Finally, taking the union of the common DEGs (step 1) from GEO and TCGA datasets (n=566) which comprise all non-stage IA patients and combining with (step 2) all genes from the Cox-regression (n=1335) we identified as “Common Genes”. These genes were in all GEO datasets, the TCGA dataset, and associated with either OS, PFS, or both. These 272 “Common Genes” were used to test the robustness of the model.
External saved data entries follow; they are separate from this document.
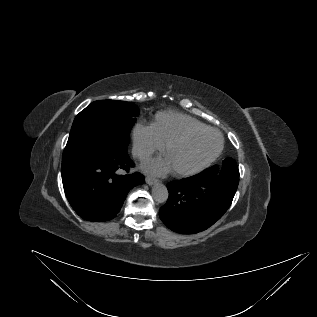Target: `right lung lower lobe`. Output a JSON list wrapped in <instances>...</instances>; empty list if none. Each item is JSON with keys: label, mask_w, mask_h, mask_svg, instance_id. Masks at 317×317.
Listing matches in <instances>:
<instances>
[{"label": "right lung lower lobe", "mask_w": 317, "mask_h": 317, "mask_svg": "<svg viewBox=\"0 0 317 317\" xmlns=\"http://www.w3.org/2000/svg\"><path fill=\"white\" fill-rule=\"evenodd\" d=\"M134 163L126 152L101 153L62 169L65 194L76 213L88 221H108L120 211L128 191L144 176L129 172Z\"/></svg>", "instance_id": "obj_1"}]
</instances>
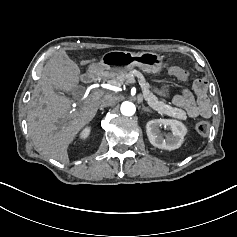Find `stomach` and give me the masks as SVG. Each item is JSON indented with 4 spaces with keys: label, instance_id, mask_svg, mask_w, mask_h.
Here are the masks:
<instances>
[{
    "label": "stomach",
    "instance_id": "obj_1",
    "mask_svg": "<svg viewBox=\"0 0 237 237\" xmlns=\"http://www.w3.org/2000/svg\"><path fill=\"white\" fill-rule=\"evenodd\" d=\"M162 64V56L154 52L132 53L114 50L104 53L100 62L93 67L101 77L113 78L135 66L144 72L156 74L161 71Z\"/></svg>",
    "mask_w": 237,
    "mask_h": 237
}]
</instances>
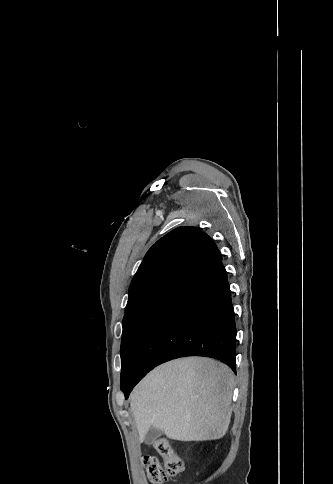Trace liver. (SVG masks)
<instances>
[{
    "label": "liver",
    "instance_id": "1",
    "mask_svg": "<svg viewBox=\"0 0 333 484\" xmlns=\"http://www.w3.org/2000/svg\"><path fill=\"white\" fill-rule=\"evenodd\" d=\"M234 375L209 358L167 362L146 375L130 397L140 441L151 427L179 441H210L228 430Z\"/></svg>",
    "mask_w": 333,
    "mask_h": 484
}]
</instances>
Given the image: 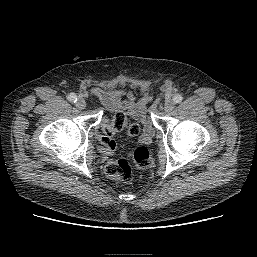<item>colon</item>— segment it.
Listing matches in <instances>:
<instances>
[{"label": "colon", "mask_w": 257, "mask_h": 257, "mask_svg": "<svg viewBox=\"0 0 257 257\" xmlns=\"http://www.w3.org/2000/svg\"><path fill=\"white\" fill-rule=\"evenodd\" d=\"M121 131H125L129 137H134L139 133V126L130 123L124 112H117L112 118H106L103 122L102 133L99 140L104 152H112L116 143L113 136ZM129 159L119 158L110 162L106 167L109 177L129 182L133 176V164L140 168H147L152 164L151 152L146 147H137L129 153Z\"/></svg>", "instance_id": "obj_1"}]
</instances>
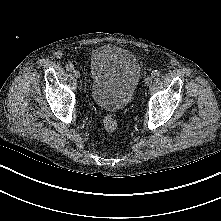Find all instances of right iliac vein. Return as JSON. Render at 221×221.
<instances>
[{"label":"right iliac vein","instance_id":"right-iliac-vein-1","mask_svg":"<svg viewBox=\"0 0 221 221\" xmlns=\"http://www.w3.org/2000/svg\"><path fill=\"white\" fill-rule=\"evenodd\" d=\"M72 73L75 78H80V72L78 70H74Z\"/></svg>","mask_w":221,"mask_h":221}]
</instances>
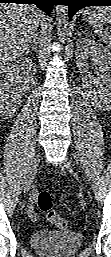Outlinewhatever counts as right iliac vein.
Returning <instances> with one entry per match:
<instances>
[{"instance_id": "63e3f726", "label": "right iliac vein", "mask_w": 111, "mask_h": 257, "mask_svg": "<svg viewBox=\"0 0 111 257\" xmlns=\"http://www.w3.org/2000/svg\"><path fill=\"white\" fill-rule=\"evenodd\" d=\"M39 162H40V155L38 154L34 158L33 165H32V168L30 170V173H29V176H28V179L26 181L25 188H24V194H26L29 191V189L31 187V184L33 183V180H34V178L36 176V173H37V168H38Z\"/></svg>"}]
</instances>
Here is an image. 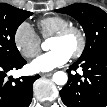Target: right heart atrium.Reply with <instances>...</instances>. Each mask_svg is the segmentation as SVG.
Masks as SVG:
<instances>
[{"instance_id":"1","label":"right heart atrium","mask_w":107,"mask_h":107,"mask_svg":"<svg viewBox=\"0 0 107 107\" xmlns=\"http://www.w3.org/2000/svg\"><path fill=\"white\" fill-rule=\"evenodd\" d=\"M14 43L19 53L25 58H33L41 50V40L28 22L21 23L15 30Z\"/></svg>"}]
</instances>
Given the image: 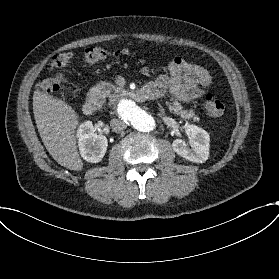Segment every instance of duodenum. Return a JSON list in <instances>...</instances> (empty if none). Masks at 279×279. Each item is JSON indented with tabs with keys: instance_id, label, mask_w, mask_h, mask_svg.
<instances>
[{
	"instance_id": "410a0bca",
	"label": "duodenum",
	"mask_w": 279,
	"mask_h": 279,
	"mask_svg": "<svg viewBox=\"0 0 279 279\" xmlns=\"http://www.w3.org/2000/svg\"><path fill=\"white\" fill-rule=\"evenodd\" d=\"M117 93L124 98L132 99L137 102H143L149 98L148 93L144 89L130 90L126 87H118ZM97 109V102L93 98L87 99L83 104V112L87 116H91Z\"/></svg>"
}]
</instances>
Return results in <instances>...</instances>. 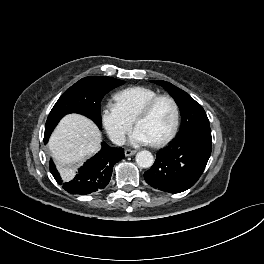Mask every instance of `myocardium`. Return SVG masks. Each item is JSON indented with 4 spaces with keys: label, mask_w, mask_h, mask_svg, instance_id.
Wrapping results in <instances>:
<instances>
[{
    "label": "myocardium",
    "mask_w": 264,
    "mask_h": 264,
    "mask_svg": "<svg viewBox=\"0 0 264 264\" xmlns=\"http://www.w3.org/2000/svg\"><path fill=\"white\" fill-rule=\"evenodd\" d=\"M161 100H168L172 104L173 109H174V120H173V124L169 132L163 138L152 142L154 146H161V145L168 143L170 140H172V138L177 133L179 122H180V109H179V106L176 100L170 95H166V94L158 95L154 97L153 99H151L150 101H148L134 118V124L137 126V123L141 119L146 118L152 112L156 104L160 102Z\"/></svg>",
    "instance_id": "myocardium-1"
}]
</instances>
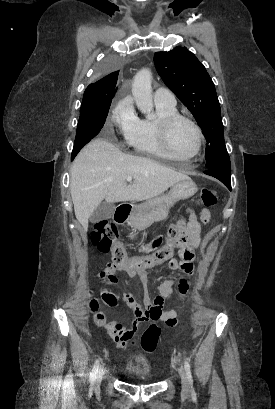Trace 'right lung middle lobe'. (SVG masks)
<instances>
[{"instance_id": "dd1d6c3e", "label": "right lung middle lobe", "mask_w": 275, "mask_h": 409, "mask_svg": "<svg viewBox=\"0 0 275 409\" xmlns=\"http://www.w3.org/2000/svg\"><path fill=\"white\" fill-rule=\"evenodd\" d=\"M101 63L97 67L99 73L122 72L119 57H105L101 60ZM111 101H82L71 160L100 132L108 115Z\"/></svg>"}]
</instances>
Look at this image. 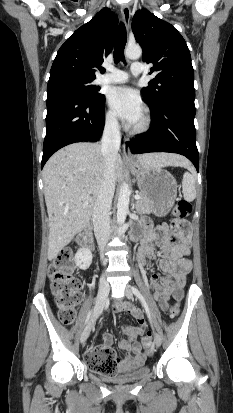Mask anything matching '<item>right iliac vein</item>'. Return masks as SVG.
Returning a JSON list of instances; mask_svg holds the SVG:
<instances>
[{"label": "right iliac vein", "instance_id": "1", "mask_svg": "<svg viewBox=\"0 0 233 413\" xmlns=\"http://www.w3.org/2000/svg\"><path fill=\"white\" fill-rule=\"evenodd\" d=\"M108 294H109V284L106 280H102L100 283L96 306H95L93 315L81 334V338H80L81 343H84L88 339L91 329L97 317L100 315V313L103 310Z\"/></svg>", "mask_w": 233, "mask_h": 413}]
</instances>
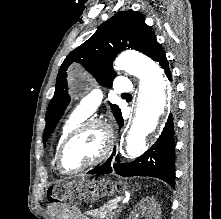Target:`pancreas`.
I'll return each instance as SVG.
<instances>
[{
  "label": "pancreas",
  "mask_w": 221,
  "mask_h": 219,
  "mask_svg": "<svg viewBox=\"0 0 221 219\" xmlns=\"http://www.w3.org/2000/svg\"><path fill=\"white\" fill-rule=\"evenodd\" d=\"M115 204V200H110L99 209L87 211V214L96 219H113L116 214V211L113 210Z\"/></svg>",
  "instance_id": "1"
}]
</instances>
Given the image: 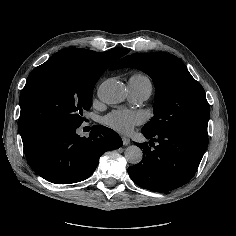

Step 3: Bootstrapping. Focusing on upregulated genes, pairwise AUC and Bootstrapping of the top 3000 genes from each platform were selected. Random survival forest was applied using the R statistical package (randomForestSRC version 3.0.2) and repeated 1,000 times. This resulted in 182 genes analyzed to obtain the largest concordance index (C-index) for only stage IA patients (Figure 3). The combination with the largest C-index were considered as optimal signatures. The pairwise AUC for only stage IA patients resulted in 138 genes, of which 89 were associated with OS and 49 were associated with RFS. Analysis of this list revealed some overlap. After removal of duplicates, 109 unique genes were utilized for modeling. The model analyzed different combinations from our training cohort and all combinations with significance were kept, then validated using the TCGA cohort.

Figure 3:

Figure 3:

Pairwised AUC for OS and RFS for only Stage 1A patients (Red dots are the 4 genes that are eventually identified in the risk modeling)

Step 4. Model construction. The identified upregulated genes (i.e. Final gene pool) were then used to construct models and their performance was evaluated by Area Under the Received Operating Characteristics (AUC). Utilizing the gene signature that provided the AUC larger than 0.57, a recurrence free survival score (RFSscore) was individually calculated via a linear combination of the expression of the selected upregulated genes, weighted by the corresponding Cox regression derived coefficients.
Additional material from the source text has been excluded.